=== Texte fourni ===

Ma fille Alice a terminé sa scolarité de lycéenne. Elle a passé le bac. Elle l’aura, et si elle ne l’avais pas eu elle n’aurait pas repiqué, car son spectre autistique a fait de ce bac une épreuve incroyable.
Devant les obstacles qui se dressaient devant elle, et de ce fait devant nous, j’ai alerté, demandé de l’aide au ministère de l’éducation nationale, à monsieur et madame Macron, à des ministres, des députés, des sénateurs. J’ai reçu une réponse du cabinet du Premier ministre, qui m’a avisée que le ministère de l’éducation nationale me répondrai. J’ai ensuite reçu une réponse du ministère de l’éducation nationale, qui m’a dit que pour le principe d’équité, ma fille devait passer le grand oral sans aménagement de l’entretien. Et puis rien d’autre.
Nous avons donc fait simple : elle a écrit son grand oral, son accompagnatrice l’a lu, et a ensuite informé le jury qu’elles s’en allaient toutes les deux et que ce n’était pas grave. Parce que le jury était un peu déstabilisé, forcément, et embêté : les collègues veulent bien faire les choses, en général.
Alice est ressortie fatiguée mais apte à communiquer avec moi, et tournée vers de nouveaux projets. Le but est donc atteint : traverser sa scolarité secondaire sans s’abîmer. Avec en cadeau bonus le bac, pour lequel elle a bossé avec un grand sérieux.

===

:: Consignes de travail ::
1: Recopiez tout le passage du témoignage sur le bac d'Alice, de « Devant les obstacles » jusqu'à « puis rien d’autre. ».
2: Dans le témoignage sur le bac d'Alice, relevez tous les destinataires qui ont reçu une alerte ou une demande d'aide.
3: Écrivez la suite du témoignage sur le bac d'Alice après sa dernière phrase.
Le listing n'est pas nécessaire pour ce travail.

=== Lignes de données ===

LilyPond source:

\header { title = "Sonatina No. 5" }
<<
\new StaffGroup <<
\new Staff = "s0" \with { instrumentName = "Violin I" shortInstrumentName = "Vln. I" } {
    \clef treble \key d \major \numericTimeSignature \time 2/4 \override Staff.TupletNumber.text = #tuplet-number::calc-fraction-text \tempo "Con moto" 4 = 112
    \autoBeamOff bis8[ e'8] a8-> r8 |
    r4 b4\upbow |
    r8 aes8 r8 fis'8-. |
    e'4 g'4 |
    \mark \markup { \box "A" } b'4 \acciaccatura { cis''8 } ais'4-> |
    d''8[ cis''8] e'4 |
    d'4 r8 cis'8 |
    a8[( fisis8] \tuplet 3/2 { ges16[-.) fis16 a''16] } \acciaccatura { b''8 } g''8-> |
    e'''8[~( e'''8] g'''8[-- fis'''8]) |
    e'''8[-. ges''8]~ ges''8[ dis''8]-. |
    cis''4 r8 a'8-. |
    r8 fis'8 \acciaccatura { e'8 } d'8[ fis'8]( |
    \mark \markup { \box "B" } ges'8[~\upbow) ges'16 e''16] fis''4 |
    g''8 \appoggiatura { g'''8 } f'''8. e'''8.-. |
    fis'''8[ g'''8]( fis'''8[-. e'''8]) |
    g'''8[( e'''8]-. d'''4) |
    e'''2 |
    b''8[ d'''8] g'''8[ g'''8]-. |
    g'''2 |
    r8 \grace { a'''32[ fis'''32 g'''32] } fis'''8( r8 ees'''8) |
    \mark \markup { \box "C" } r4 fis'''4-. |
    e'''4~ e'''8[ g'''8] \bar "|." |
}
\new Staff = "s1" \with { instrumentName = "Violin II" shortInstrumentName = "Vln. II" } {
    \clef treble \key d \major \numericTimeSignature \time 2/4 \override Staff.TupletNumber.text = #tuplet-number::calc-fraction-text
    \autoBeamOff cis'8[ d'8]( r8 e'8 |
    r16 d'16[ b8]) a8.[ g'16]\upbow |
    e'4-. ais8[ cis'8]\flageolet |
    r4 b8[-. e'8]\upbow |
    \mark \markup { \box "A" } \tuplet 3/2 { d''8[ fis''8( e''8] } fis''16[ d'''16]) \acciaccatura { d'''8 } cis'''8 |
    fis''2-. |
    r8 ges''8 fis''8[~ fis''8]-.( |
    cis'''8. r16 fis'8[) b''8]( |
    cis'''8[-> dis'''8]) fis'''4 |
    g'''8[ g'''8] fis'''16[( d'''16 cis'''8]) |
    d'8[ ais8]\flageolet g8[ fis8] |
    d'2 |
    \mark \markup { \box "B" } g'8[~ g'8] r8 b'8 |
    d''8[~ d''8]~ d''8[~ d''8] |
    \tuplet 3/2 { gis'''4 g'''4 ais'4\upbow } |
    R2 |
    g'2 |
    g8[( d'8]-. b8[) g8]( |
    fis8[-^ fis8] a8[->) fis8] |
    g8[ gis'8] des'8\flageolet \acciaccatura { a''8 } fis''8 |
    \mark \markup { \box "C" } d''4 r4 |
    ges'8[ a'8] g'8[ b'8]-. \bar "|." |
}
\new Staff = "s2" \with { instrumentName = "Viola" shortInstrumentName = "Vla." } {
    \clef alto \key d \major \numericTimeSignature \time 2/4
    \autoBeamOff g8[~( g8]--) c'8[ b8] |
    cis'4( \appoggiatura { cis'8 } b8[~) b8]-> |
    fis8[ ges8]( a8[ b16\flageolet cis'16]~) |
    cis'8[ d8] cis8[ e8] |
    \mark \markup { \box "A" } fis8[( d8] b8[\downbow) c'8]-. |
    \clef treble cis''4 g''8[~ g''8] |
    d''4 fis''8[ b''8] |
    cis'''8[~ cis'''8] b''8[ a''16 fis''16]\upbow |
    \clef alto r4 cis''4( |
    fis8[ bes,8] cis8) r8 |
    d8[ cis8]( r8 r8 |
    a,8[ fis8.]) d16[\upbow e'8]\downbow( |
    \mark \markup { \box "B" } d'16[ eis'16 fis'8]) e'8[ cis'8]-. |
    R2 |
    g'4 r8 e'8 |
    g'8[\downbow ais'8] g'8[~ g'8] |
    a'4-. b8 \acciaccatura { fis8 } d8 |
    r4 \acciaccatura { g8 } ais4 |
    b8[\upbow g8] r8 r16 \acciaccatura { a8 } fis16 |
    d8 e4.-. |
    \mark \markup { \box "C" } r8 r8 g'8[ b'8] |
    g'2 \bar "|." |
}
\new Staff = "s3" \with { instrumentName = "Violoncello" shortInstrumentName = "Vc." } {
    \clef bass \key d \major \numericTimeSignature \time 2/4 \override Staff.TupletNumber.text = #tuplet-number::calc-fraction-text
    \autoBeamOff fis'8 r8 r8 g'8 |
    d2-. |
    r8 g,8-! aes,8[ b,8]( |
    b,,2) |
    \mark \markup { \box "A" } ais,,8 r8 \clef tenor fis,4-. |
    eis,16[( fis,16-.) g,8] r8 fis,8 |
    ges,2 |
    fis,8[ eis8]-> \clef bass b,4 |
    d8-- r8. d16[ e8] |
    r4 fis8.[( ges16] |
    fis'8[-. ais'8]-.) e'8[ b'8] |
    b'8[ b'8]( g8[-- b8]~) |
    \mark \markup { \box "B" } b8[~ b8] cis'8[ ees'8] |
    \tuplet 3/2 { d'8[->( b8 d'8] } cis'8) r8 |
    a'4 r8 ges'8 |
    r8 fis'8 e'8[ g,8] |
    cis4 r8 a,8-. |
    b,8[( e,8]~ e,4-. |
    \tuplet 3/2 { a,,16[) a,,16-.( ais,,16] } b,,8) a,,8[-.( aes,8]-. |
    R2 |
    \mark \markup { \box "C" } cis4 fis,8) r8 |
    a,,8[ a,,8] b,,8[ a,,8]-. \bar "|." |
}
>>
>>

===

:: Réponses par consigne ::
1:
Devant les obstacles qui se dressaient devant elle, et de ce fait devant nous, j’ai alerté, demandé de l’aide au ministère de l’éducation nationale, à monsieur et madame Macron, à des ministres, des députés, des sénateurs. J’ai reçu une réponse du cabinet du Premier ministre, qui m’a avisée que le ministère de l’éducation nationale me répondrai. J’ai ensuite reçu une réponse du ministère de l’éducation nationale, qui m’a dit que pour le principe d’équité, ma fille devait passer le grand oral sans aménagement de l’entretien. Et puis rien d’autre.

2: le ministère de l'éducation nationale ; monsieur et madame Macron ; des ministres ; des députés ; des sénateurs

3:
Sauf que seuls, nous n’aurions sans doute pas réussi ; au moins pas ainsi, mais peut-être pas du tout.
L’équipe de vie scolaire, en collaboration constante avec l’infirmière, nous ont proposé des aménagements de scolarité auxquels nous n’avions pas pensé, dès la seconde, avec une intelligence et une bienveillance formidables ;
Le secrétariat a été d’une vigilance continue pour nous transmettre les documents, demander les aménagements, vérifiant toujours que la communication fonctionnait ;
L’équipe de direction est montée au créneau pour plaider la cause d’Alice, a organisé ses épreuves de bac, a communiqué avec l’établissement d’accueil pour les épreuves, a répondu aux dizaines de mails et de coups de téléphone de la maman souvent angoissée que j’ai été ;
Des inspecteurs se sont mobilisés, par exemple pour aménager l’épreuve pratique de NSI, avec un naturel et une efficacité désarmants. L’épreuve s’est super bien passée d’ailleurs ;
Les enseignants se sont adaptés, devant des situations inédites. Ils ont été fidèles et constants, acceptant de suivre Alice sur ses trois années pour ne pas changer ses repères (merci David !) ;
Marie, l’AED qui a accompagné Alice, a même pris un jour de congé pour venir avec elle au grand oral… Sans nous le dire, juste comme une évidence.
Personne, mais absolument personne ne nous a jamais dit ni sous-entendu qu’Alice “n’avait qu’à respirer un bon coup de se lancer”, par exemple. Toutes et tous l’ont et nous ont respectés, et ont eu l’air de la faire de façon naturelle.
Alors autant je me suis insurgée (et je continuerai) contre l’institution au niveau national, autant aujourd’hui je veux remercier publiquement cette équipe et ces personnes, singulières, qui ont permis qu’Alice arrive au bac. Grâce à elles et eux, Alice forme des projets nouveaux et personnels, qui ne seraient pas possibles sans ce fichu bac.
Mesdames, messieurs, vous avez participé à la construction de la vie d’une jeune personne extraordinaire.
Merci.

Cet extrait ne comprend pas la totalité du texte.